Another highlight of the auction was Lot 43,
"Ma Mere a Normandie," a large and brightpainting of
the artist's mother seweing beside a tall window in Normandy,
by Edouard Vuillard (1868-1940). The painting had an estimate
of $900,000 to $1,200,000 and was "passed" at $650,000.
Lot 38, shown above, "Danseuse au Tambouri,"
is a pleasant small oil by Edgar Degas (18834-1917) that measures
13 by 16 1/8 inches. Executed circa 1897, it had an estimate of
$800,000 to $1,200,000, but sold for only $611,000.
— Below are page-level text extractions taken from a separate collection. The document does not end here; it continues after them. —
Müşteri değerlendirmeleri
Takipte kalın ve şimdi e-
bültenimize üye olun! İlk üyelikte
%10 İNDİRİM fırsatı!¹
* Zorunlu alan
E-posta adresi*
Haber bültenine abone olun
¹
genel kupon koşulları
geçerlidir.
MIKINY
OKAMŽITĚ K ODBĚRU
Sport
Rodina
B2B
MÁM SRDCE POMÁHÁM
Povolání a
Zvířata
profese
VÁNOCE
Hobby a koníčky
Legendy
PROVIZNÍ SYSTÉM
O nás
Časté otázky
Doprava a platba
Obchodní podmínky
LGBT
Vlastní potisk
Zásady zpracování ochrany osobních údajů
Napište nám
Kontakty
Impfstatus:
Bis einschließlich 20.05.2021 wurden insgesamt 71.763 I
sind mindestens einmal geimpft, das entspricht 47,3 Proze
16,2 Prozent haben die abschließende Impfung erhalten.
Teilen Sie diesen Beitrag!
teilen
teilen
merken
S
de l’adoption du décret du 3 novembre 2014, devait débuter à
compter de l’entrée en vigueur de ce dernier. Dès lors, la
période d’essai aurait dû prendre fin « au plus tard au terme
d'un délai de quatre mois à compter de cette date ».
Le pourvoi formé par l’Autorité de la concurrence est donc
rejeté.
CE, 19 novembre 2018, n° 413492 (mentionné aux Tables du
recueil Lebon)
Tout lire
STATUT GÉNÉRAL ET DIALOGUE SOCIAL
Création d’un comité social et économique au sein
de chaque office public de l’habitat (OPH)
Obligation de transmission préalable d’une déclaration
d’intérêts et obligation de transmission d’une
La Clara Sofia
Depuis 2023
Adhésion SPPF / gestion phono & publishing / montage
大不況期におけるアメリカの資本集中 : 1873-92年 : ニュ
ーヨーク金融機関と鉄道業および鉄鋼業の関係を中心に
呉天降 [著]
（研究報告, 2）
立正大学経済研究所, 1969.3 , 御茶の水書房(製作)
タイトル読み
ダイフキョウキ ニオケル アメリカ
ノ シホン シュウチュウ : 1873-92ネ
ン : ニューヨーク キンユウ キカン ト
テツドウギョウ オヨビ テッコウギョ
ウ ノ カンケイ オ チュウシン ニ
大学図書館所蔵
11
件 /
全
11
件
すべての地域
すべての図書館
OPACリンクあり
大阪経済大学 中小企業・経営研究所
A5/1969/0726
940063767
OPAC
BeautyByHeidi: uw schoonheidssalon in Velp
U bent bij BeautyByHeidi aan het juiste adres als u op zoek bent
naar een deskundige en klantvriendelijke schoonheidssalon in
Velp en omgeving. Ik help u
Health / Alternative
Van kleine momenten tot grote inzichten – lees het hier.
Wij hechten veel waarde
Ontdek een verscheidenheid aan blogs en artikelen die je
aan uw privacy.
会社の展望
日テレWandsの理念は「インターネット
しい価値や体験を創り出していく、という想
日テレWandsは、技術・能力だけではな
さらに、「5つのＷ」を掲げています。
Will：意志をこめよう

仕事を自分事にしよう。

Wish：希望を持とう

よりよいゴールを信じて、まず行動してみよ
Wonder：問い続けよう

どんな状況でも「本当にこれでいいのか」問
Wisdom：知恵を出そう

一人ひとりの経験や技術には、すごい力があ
The auction had two excellent examples of the
work of Paul Signac (1863-1935), Lots 37 and 45. Signac is currently
the subject of a major exhibition at the Metropolitan Museum of
Art and both these lots compare very favorably with many of the
best in that show.
Lot 37, shown above, is entitled "Moulin
d'Edam," and is a 25 3/4-by-32-inch oil on canvas that was
painted in 1896. It had an estimate of $800,000 to $1,200,000
and sold for $633,000.
The other Signac, Lot 45, "Le Pont de
Viviers," shown above, is a 28 3/4-by-36 1/4-inch oil on
canvas. Executed in 1928, it had an estimate of $700,000 to $900,000
and was "passed" at $550,000!
Given the remarkably strong showing of the
Gaffé pictures, the rest of the auction was suprisingly
soft. Certainly the auction must be considered a resounding success.
Fifteen paintings sold for more than a million dollars each and
28 sold for more than their high estimates. Geographically, 49
percent of the buyers were American, 42 percent were European,
2 percent were Asian, and 6 were "other."
Mr. Burge explained the "extraordinary"
and "thrilling" results as a reflection of the great
quality of many of the works that were "fresh to the market,"
adding that "there is an enormous hunger for top quality
works. "It's very hard to say what effect if any September
11, 2001 had," he said, adding that "the appetite of
collectors for quality has not changed."